The Spanish made feeble attempts to offset the growing French population, but were eventually absorbed themselves. In 1800 they returned Louisiana to France by the Treaty of San Ildefonso. Although Napoleon I originally intended to establish a new empire in America, he sold Louisiana to the United States in 1803. The $15-million Louisiana-Purchase represented about 4 cents an acre. Louisiana became the 18th state on Apr. 12, 1812, comprising the territory south of 33 deg North latitude, which had been the Territory of Orleans. The rest became the Missouri Territory. Not until 1819, however, were the Florida Parishes and the lands west of the Red River added to form the present state boundaries.

During the War-Of-1812, British ships moved up the Mississippi River to New Orleans. On Jan. 8, 1815, Gen. Andrew Jackson's troops defeated the British at New Orleans. The battle ended 15 days after the Treaty of Ghent was signed, ending the war. Jean LAFITTE aided the American cause.

By 1860 the population exceeded 700,000, and a class system based on plantations with slave labor had developed. At the same time, yeoman farmers were practicing subsistence farming--Anglo-Saxons in the hills and Acadians to the south. During the Civil War, the importance of the port of New Orleans and Louisiana's strategic position on the Mississippi made it an early Union target; the state's economy was devastated.

Streams had been the major routes since the beginning of settlement. By the 1860 peak of steamboat travel, nearly all of the state could be reached by these craft. As railroads improved, steamboat traffic declined. Rail travel grew in the early 20th century. Much of the modern settlement of the prairies is attributable to the access rail travel gave the area. Highway development began after the 1920s. The prairies began to change from the arpent-strip farms of the Acadians (or Cajuns, as they came to be known) and the rectangular Spanish sitio grants for ranching, to vast rice fields farmed by migrants from the Middle West who arrived at the beginning of the 20th century.

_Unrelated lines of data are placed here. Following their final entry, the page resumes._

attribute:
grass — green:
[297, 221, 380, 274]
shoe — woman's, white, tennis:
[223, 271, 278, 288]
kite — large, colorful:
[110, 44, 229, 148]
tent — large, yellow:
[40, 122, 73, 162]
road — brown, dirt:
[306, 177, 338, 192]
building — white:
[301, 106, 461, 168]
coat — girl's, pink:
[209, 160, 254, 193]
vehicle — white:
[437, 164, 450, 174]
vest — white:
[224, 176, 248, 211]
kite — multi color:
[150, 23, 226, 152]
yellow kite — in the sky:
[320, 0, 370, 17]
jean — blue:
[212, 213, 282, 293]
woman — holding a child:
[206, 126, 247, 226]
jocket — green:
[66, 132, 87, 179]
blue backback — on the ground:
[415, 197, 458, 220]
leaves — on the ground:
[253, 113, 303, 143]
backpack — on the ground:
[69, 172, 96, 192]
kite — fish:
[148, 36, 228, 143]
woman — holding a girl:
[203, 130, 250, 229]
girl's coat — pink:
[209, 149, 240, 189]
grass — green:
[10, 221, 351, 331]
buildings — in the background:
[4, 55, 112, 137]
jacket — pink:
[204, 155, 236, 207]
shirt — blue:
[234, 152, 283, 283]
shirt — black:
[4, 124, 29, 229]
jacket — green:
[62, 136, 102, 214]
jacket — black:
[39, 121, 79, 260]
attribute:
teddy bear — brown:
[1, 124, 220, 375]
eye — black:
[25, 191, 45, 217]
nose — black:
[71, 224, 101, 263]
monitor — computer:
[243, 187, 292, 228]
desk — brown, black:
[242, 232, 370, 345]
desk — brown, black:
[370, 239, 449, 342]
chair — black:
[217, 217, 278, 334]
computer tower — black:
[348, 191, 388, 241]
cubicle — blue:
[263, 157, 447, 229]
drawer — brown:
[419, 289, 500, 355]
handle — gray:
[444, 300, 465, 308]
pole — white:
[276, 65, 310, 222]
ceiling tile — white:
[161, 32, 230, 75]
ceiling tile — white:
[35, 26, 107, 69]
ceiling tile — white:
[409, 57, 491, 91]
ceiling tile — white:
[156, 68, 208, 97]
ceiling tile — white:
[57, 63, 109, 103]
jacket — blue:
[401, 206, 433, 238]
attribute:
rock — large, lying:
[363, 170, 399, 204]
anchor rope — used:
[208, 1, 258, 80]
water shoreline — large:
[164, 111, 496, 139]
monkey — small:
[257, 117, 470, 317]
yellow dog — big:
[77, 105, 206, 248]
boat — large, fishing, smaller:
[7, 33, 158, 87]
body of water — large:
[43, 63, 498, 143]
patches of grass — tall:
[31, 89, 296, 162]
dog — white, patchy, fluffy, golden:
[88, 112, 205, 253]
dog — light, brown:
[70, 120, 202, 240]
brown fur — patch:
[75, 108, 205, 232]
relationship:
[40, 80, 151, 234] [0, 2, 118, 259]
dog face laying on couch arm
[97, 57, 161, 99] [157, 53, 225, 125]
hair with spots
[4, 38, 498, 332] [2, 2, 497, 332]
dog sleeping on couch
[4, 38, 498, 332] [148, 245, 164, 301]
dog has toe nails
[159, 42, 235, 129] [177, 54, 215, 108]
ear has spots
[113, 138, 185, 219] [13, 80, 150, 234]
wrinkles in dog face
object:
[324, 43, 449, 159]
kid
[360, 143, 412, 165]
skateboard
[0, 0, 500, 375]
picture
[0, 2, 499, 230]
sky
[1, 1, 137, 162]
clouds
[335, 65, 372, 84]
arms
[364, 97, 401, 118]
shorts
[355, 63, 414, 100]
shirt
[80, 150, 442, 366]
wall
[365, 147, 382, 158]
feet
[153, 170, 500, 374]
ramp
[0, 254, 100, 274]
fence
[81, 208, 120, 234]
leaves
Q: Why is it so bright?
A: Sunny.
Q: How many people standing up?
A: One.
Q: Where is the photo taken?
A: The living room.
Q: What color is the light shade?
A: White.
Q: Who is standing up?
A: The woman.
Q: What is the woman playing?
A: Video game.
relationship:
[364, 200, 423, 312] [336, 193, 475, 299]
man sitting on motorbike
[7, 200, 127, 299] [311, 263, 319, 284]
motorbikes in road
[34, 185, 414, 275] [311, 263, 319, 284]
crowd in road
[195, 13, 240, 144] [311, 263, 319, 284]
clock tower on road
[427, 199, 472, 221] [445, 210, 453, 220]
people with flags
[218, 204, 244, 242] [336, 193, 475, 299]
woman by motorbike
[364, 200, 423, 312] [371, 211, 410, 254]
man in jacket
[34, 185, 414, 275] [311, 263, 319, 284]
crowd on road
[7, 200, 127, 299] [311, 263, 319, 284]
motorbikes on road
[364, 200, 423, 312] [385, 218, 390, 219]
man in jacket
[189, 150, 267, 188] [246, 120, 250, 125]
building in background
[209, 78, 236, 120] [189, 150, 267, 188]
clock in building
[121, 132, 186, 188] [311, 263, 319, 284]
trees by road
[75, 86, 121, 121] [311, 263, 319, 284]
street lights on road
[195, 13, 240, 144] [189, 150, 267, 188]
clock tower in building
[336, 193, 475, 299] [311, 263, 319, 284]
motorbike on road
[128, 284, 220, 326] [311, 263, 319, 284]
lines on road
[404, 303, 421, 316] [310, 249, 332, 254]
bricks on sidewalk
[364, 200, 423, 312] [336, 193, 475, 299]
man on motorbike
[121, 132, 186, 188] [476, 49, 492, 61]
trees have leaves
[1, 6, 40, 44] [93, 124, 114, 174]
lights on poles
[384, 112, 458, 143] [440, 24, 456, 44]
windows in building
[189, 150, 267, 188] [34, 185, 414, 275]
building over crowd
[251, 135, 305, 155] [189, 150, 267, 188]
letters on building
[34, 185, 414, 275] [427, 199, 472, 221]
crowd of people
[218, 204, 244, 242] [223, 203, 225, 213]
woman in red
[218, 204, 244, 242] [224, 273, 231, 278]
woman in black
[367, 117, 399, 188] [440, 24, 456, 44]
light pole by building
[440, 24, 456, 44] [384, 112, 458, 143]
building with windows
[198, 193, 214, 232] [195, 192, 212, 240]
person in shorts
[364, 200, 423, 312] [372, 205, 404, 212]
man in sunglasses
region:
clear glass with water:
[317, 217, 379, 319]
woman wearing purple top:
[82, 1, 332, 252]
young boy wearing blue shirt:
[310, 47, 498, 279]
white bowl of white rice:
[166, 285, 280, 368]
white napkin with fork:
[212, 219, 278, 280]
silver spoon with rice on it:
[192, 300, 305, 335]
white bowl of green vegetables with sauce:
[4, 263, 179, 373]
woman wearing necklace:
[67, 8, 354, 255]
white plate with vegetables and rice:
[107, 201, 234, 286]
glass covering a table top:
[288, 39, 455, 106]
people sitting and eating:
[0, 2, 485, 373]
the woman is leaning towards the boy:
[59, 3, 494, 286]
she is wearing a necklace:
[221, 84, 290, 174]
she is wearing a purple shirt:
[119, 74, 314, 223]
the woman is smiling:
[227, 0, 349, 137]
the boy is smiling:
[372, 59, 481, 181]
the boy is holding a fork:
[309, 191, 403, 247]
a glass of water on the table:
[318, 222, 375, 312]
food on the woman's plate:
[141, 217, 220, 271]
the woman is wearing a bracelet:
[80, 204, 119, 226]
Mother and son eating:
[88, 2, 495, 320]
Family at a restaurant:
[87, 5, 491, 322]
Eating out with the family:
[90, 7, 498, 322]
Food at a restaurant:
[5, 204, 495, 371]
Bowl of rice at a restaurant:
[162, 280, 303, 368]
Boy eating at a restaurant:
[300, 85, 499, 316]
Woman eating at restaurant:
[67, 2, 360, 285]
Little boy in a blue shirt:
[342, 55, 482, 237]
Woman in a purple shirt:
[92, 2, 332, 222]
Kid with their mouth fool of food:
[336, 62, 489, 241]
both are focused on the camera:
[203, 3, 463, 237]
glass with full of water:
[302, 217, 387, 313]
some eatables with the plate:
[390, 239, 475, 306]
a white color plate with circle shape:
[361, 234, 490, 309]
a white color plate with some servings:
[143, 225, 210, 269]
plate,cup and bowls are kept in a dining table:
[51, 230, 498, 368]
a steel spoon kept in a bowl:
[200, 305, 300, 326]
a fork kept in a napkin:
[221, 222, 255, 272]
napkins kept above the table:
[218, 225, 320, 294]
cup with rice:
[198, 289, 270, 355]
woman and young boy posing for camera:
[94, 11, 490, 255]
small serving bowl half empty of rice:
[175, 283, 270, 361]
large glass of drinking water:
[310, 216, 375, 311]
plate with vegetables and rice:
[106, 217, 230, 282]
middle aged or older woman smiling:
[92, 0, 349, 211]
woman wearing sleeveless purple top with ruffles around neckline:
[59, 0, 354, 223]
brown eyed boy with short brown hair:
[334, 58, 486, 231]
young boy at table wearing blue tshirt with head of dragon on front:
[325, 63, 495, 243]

Louisiana had come a long way from the earliest Spanish explorers and French settlers, through the Civil War and Reconstruction. In 1928 a Winnfield lawyer, Huey Pierce Long, Jr. (see LONG family), had obtained the governorship, and from 1930 to 1935 he served as a U.S. senator. His program of road building and free schoolbooks, based on tax revenue from petroleum, appealed to the grass roots population, but his methods became increasingly suspect. Scandals, which had begun by the mid-1930s, accelerated after Long was assassinated in 1935, but his career marked a turning point in Louisiana history.

For much of the period since World War II the petroleum industry sparked the development of the state (with the notable exception of the oil slump that took place during the mid-1980s). By the 1960s Louisiana had become a major space-age industrial center; as industry grew, the state became urbanized. Urgent environmental problems of the 1980s included industrial pollution, disposal of toxic waste, and erosion of the coastline.